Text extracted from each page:
[Start of section]
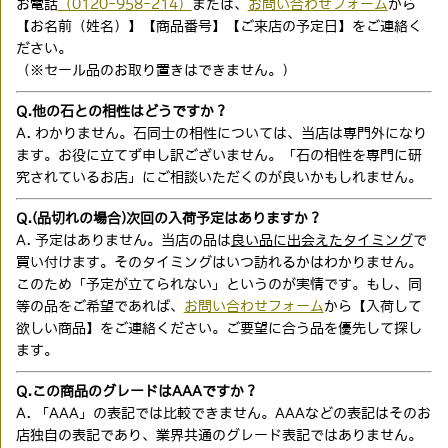
お電話
（0120-958-214）
または、
お問い合わせフォーム
から
【お名前（姓名）】【商品番号】【ご来店の予定日】をご連絡く
ださい。
（※セール品のお取り置きはできません。）
Q.他の石との相性はどうですか？
A. わかりません。石同士の相性については、当店は専門外になり
ます。お役に立てず申し訳ございません。「石の相性を専門に研
究されているお店」にご相談いただくのが良いかもしれません。
Q.(品切れの場合)次回の入荷予定はありますか？
A. 予定はありません。当店の品は
良い品に出会えたタイミング
で
買い付けます。そのタイミングはいつ訪れるかはわかりません。
このため「予定が立てられない」というのが実情です。もし、同
等の品をご希望であれば、
お問い合わせフォーム
から【入荷して
欲しい商品】をご連絡ください。ご要望に合う品を優先して探し
ます。
Q.この商品のグレードはAAAですか？
A. 「AAA」の表記では比較できません。AAAなどの表記はそのお
店独自の表記であり、業界共通のグレード表記ではありません。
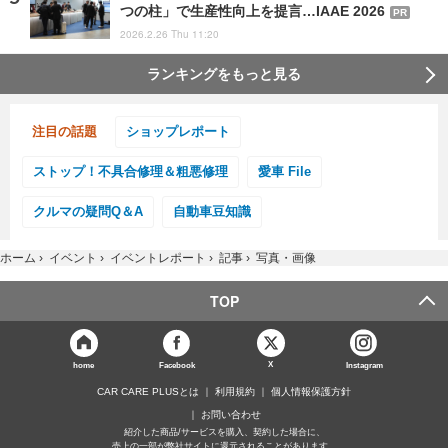
つの柱」で生産性向上を提言…IAAE 2026
PR
2026.2.26 Thu 11:20
ランキングをもっと見る
注目の話題
ショップレポート
ストップ！不具合修理＆粗悪修理
愛車 File
クルマの疑問Q＆A
自動車豆知識
ホーム
›
イベント
›
イベントレポート
›
記事
›
写真・画像
TOP
X
home
Facebook
Instagram
CAR CARE PLUSとは
利用規約
個人情報保護方針
お問い合わせ
紹介した商品/サービスを購入、契約した場合に、
売上の一部が弊社サイトに還元されることがあります。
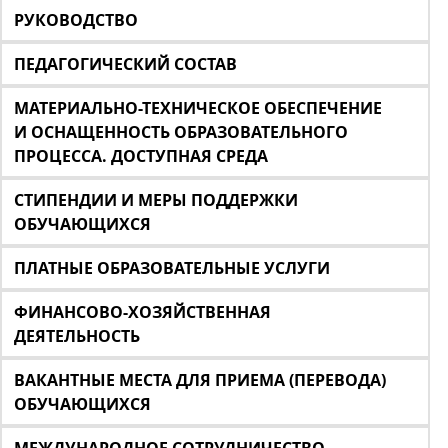
РУКОВОДСТВО
ПЕДАГОГИЧЕСКИЙ СОСТАВ
МАТЕРИАЛЬНО-ТЕХНИЧЕСКОЕ ОБЕСПЕЧЕНИЕ
И ОСНАЩЕННОСТЬ ОБРАЗОВАТЕЛЬНОГО
ПРОЦЕССА. ДОСТУПНАЯ СРЕДА
СТИПЕНДИИ И МЕРЫ ПОДДЕРЖКИ
ОБУЧАЮЩИХСЯ
ПЛАТНЫЕ ОБРАЗОВАТЕЛЬНЫЕ УСЛУГИ
ФИНАНСОВО-ХОЗЯЙСТВЕННАЯ
ДЕЯТЕЛЬНОСТЬ
ВАКАНТНЫЕ МЕСТА ДЛЯ ПРИЕМА (ПЕРЕВОДА)
ОБУЧАЮЩИХСЯ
[End of section]
EXERCISE DIRECTIONS: Rewrite the text of the entire listing with each "お問い合わせフォーム" switched to "メールフォーム", keeping everything else the same, and leave the pictures out.

FINAL ANSWER:
お電話
（0120-958-214）
または、
メールフォーム
から
【お名前（姓名）】【商品番号】【ご来店の予定日】をご連絡く
ださい。
（※セール品のお取り置きはできません。）
Q.他の石との相性はどうですか？
A. わかりません。石同士の相性については、当店は専門外になり
ます。お役に立てず申し訳ございません。「石の相性を専門に研
究されているお店」にご相談いただくのが良いかもしれません。
Q.(品切れの場合)次回の入荷予定はありますか？
A. 予定はありません。当店の品は
良い品に出会えたタイミング
で
買い付けます。そのタイミングはいつ訪れるかはわかりません。
このため「予定が立てられない」というのが実情です。もし、同
等の品をご希望であれば、
メールフォーム
から【入荷して
欲しい商品】をご連絡ください。ご要望に合う品を優先して探し
ます。
Q.この商品のグレードはAAAですか？
A. 「AAA」の表記では比較できません。AAAなどの表記はそのお
店独自の表記であり、業界共通のグレード表記ではありません。
つの柱」で生産性向上を提言…IAAE 2026
PR
2026.2.26 Thu 11:20
ランキングをもっと見る
注目の話題
ショップレポート
ストップ！不具合修理＆粗悪修理
愛車 File
クルマの疑問Q＆A
自動車豆知識
ホーム
›
イベント
›
イベントレポート
›
記事
›
写真・画像
TOP
X
home
Facebook
Instagram
CAR CARE PLUSとは
利用規約
個人情報保護方針
お問い合わせ
紹介した商品/サービスを購入、契約した場合に、
売上の一部が弊社サイトに還元されることがあります。
РУКОВОДСТВО
ПЕДАГОГИЧЕСКИЙ СОСТАВ
МАТЕРИАЛЬНО-ТЕХНИЧЕСКОЕ ОБЕСПЕЧЕНИЕ
И ОСНАЩЕННОСТЬ ОБРАЗОВАТЕЛЬНОГО
ПРОЦЕССА. ДОСТУПНАЯ СРЕДА
СТИПЕНДИИ И МЕРЫ ПОДДЕРЖКИ
ОБУЧАЮЩИХСЯ
ПЛАТНЫЕ ОБРАЗОВАТЕЛЬНЫЕ УСЛУГИ
ФИНАНСОВО-ХОЗЯЙСТВЕННАЯ
ДЕЯТЕЛЬНОСТЬ
ВАКАНТНЫЕ МЕСТА ДЛЯ ПРИЕМА (ПЕРЕВОДА)
ОБУЧАЮЩИХСЯ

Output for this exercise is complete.